A 0.15kg baseball pitched at 30 m/s is hit on a horizontal line drive
straight back at the pitcher at 46.0 m/s. If the contact time between bat and ball is 5x10^-3 s, calculate the force (assumed to be constant) between the ball and bat. [Hint: impulse!]
I did FΔt = Δp = mΔv
for Δv I'm not sure if it is (30)-(46)=(-16) or (30)-(-46)=(76).
I think it is 76, so then I did:
(0.15)(76) = 11.4 kg *m/s
then 11.4/(5x10^-3) = 2280 N
a = (V-Vo)/t = (-46-30)/5*10^-3 =
-15.2*10^3 m/s^2.
F = m*a = 0.15 * (-15,200) = -2280 N.
To calculate the force between the ball and the bat, you correctly used the principle of impulse.
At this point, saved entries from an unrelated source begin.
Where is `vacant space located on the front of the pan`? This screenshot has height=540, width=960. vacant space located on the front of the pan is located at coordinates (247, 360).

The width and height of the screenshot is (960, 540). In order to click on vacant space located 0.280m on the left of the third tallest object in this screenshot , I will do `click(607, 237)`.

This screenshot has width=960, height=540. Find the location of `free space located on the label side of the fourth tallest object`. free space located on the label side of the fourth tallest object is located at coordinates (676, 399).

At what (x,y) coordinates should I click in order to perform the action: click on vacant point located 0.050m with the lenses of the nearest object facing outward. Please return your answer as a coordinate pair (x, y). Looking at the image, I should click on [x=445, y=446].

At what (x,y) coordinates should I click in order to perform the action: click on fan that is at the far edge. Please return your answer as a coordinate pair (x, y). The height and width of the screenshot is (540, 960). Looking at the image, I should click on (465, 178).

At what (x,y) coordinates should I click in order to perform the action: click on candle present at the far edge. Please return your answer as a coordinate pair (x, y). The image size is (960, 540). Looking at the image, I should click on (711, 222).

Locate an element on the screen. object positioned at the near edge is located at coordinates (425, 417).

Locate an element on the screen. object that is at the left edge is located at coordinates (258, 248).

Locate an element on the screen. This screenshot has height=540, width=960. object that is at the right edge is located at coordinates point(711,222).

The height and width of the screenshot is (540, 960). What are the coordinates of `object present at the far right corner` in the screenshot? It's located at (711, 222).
Impulse is defined as the change in momentum of an object and is given by the product of force and time: Δp = FΔt.
In this case, we can calculate impulse by subtracting the initial momentum from the final momentum.
Given that the mass of the baseball (m) is 0.15 kg, the initial velocity (vi) is 30 m/s, and the final velocity (vf) is -46 m/s (since it is hit back towards the pitcher), we can find the change in velocity (Δv) as follows:
Δv = vf - vi
= (-46) - 30
= -76 m/s
Note that the negative sign indicates the change in direction.
Now, using the impulse equation Δp = FΔt, we can substitute the values and calculate the force (F):
FΔt = Δp
F(5x10^-3 s) = (0.15 kg)(-76 m/s)
F = (0.15 kg)(-76 m/s) / (5x10^-3 s)
Evaluating this expression, we get:
F = -11.4 kg m/s / 5x10^-3 s
F = -2280 N
The negative sign indicates that the force is directed opposite to the motion of the ball.
Therefore, the force between the ball and the bat is 2280 N.